About this task
Would you return, word for word, the lines of the data below from the line with "thumb cmc: (238, 306)" through the line with "middle tip: (490, 186)", and no others?

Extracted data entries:
/---
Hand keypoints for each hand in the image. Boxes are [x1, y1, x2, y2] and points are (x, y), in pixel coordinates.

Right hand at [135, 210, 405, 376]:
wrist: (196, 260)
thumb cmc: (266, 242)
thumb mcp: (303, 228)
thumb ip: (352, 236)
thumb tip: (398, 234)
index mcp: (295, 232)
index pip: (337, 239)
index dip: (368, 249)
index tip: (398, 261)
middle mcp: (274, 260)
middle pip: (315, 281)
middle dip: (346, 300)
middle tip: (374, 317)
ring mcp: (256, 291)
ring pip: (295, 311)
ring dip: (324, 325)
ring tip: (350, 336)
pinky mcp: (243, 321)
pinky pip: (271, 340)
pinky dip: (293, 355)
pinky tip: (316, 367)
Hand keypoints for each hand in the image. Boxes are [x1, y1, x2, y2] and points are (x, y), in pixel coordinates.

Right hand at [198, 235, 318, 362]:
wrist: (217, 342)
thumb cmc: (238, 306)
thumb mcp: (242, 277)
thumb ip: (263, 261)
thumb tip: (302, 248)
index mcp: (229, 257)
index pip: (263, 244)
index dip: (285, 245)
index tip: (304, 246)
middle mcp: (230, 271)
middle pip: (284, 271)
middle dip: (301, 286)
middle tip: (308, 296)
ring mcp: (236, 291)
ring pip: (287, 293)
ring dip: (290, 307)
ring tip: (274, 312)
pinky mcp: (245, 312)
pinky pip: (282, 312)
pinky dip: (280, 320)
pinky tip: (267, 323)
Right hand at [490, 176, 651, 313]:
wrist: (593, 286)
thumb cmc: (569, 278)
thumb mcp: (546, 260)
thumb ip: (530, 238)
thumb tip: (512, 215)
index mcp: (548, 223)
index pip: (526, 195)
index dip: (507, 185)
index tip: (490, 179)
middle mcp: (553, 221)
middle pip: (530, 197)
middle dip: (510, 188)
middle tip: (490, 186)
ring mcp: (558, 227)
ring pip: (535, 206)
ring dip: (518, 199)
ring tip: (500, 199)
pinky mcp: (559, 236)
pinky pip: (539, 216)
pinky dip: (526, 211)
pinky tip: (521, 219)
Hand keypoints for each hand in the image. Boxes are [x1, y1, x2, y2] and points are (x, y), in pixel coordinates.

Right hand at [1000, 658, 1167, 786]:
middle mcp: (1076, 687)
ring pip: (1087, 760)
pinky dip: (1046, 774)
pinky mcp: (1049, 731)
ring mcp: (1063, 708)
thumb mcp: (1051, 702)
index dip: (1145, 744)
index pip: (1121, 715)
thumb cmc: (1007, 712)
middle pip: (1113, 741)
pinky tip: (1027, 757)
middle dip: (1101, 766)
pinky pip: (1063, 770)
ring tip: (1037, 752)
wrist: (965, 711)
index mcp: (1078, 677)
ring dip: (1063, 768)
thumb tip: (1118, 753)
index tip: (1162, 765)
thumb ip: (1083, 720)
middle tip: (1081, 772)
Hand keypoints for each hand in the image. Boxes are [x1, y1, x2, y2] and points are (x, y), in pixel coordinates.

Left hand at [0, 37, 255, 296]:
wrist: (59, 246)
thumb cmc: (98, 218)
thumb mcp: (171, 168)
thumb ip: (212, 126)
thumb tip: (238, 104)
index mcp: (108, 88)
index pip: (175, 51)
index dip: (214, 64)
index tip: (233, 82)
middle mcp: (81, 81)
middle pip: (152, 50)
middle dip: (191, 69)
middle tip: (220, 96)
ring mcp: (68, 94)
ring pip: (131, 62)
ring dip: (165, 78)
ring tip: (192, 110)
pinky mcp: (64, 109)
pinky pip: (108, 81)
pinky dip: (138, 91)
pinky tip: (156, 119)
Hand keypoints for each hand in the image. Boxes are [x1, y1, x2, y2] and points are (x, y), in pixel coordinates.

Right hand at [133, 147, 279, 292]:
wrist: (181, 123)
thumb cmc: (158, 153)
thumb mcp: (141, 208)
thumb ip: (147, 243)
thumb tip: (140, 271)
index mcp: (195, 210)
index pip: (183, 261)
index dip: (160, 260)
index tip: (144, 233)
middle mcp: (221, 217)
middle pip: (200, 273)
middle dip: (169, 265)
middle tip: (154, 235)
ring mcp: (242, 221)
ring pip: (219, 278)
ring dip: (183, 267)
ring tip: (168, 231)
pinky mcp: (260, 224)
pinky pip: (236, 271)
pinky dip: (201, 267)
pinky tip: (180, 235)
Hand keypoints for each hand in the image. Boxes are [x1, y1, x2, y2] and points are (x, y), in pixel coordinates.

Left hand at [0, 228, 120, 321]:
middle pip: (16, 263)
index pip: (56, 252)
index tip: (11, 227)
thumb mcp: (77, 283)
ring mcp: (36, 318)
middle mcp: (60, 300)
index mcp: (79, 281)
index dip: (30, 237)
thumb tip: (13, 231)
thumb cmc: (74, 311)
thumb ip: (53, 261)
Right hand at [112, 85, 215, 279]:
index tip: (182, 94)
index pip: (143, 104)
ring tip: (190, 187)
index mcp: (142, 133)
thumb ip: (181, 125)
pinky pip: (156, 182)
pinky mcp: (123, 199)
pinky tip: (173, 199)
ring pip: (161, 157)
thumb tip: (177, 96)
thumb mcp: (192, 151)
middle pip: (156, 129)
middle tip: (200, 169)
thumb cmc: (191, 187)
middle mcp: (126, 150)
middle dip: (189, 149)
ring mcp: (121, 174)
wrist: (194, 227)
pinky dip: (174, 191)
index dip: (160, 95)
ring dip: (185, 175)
\---
Answer section
thumb cmc: (238, 306)
thumb mcp: (242, 277)
thumb ip: (263, 261)
thumb tip: (302, 248)
index mcp: (229, 257)
index pip: (263, 244)
index dip: (285, 245)
index tip: (304, 246)
middle mcp: (230, 271)
middle pip: (284, 271)
middle dip: (301, 286)
middle tip: (308, 296)
ring mcp: (236, 291)
ring pip: (287, 293)
ring dip: (290, 307)
ring tip: (274, 312)
pinky mcp: (245, 312)
pinky pip: (282, 312)
pinky dip: (280, 320)
pinky tip: (267, 323)
Right hand at [490, 176, 651, 313]:
wrist: (593, 286)
thumb cmc: (569, 278)
thumb mcp: (546, 260)
thumb ip: (530, 238)
thumb tip: (512, 215)
index mcp: (548, 223)
index pip: (526, 195)
index dip: (507, 185)
index tip: (490, 179)
middle mcp: (553, 221)
middle pip: (530, 197)
middle dip: (510, 188)
middle tip: (490, 186)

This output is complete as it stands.